Ces rouages complexes de cuisine interne me plaisent beaucoup, parce qu'ils semblent contradictoires avec l'exigence d'honnêteté en politique démocratique "moderne"... et pourtant ils fonctionnent en parfait concordance.
La première honnêteté n'est-elle pas de savoir ce qu'on peut, de connaître ses propres limites et ses atouts ? Or en jouant sur ces qualités et ces défauts à des fins électorales, les femmes et les hommes politiques montrent leur capacité à utiliser et dépasser les hauts et les bas de leur identité pour atteindre un objectif politique... Exactement ce qu'on attend d'eux une fois au pouvoir !

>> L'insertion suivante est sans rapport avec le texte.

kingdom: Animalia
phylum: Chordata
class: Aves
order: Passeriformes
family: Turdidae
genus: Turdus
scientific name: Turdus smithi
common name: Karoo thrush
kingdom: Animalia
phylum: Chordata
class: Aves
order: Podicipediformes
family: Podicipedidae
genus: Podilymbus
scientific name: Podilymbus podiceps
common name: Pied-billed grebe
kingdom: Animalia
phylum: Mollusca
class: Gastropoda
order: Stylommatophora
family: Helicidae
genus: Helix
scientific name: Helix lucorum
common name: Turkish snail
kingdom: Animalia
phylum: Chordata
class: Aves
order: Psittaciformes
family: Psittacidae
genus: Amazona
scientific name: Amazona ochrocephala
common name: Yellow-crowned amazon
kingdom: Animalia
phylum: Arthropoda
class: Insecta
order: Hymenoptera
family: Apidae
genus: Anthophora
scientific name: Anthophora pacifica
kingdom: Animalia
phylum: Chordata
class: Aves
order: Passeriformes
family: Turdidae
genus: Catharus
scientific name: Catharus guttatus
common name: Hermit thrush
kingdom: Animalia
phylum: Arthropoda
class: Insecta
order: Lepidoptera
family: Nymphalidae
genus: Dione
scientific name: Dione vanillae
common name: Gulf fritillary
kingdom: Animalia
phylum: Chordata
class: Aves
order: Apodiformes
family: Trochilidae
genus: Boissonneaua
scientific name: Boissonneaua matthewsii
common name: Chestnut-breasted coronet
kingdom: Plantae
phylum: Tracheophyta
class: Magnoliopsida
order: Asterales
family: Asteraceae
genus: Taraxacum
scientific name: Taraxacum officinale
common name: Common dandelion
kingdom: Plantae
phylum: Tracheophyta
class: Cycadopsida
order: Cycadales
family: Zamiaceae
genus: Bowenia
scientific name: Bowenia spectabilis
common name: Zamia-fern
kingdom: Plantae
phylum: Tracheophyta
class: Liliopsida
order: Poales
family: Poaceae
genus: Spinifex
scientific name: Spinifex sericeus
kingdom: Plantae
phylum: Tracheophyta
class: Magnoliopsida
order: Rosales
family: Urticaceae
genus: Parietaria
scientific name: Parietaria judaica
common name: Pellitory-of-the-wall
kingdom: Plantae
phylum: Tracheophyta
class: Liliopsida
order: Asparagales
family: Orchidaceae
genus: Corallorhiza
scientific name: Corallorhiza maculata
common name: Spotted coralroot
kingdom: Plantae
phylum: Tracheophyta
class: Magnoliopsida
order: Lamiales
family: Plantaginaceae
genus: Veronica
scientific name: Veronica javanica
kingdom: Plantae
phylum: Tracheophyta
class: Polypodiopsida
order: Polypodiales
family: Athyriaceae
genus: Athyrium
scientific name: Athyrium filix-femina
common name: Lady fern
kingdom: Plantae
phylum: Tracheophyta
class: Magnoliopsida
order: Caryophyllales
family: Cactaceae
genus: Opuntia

Là où l'éthique politique demeure, c'est dans les moyens utilisés pour mettre en valeur ses qualités ou cacher ses défauts. Rien ne justifie les barbouzes et les assasinats politiques, les trucages électoraux et les coups de force physique. Rien ne justifie évidemment la mort de Benhazir Butho, rien ne justifie les manifestants kenyans couchés ensanglantés sur le pavé.
Je crois qu'on a déjà perdu notre voeu de bonne année. Bonne seconde semaine de l'année, alors.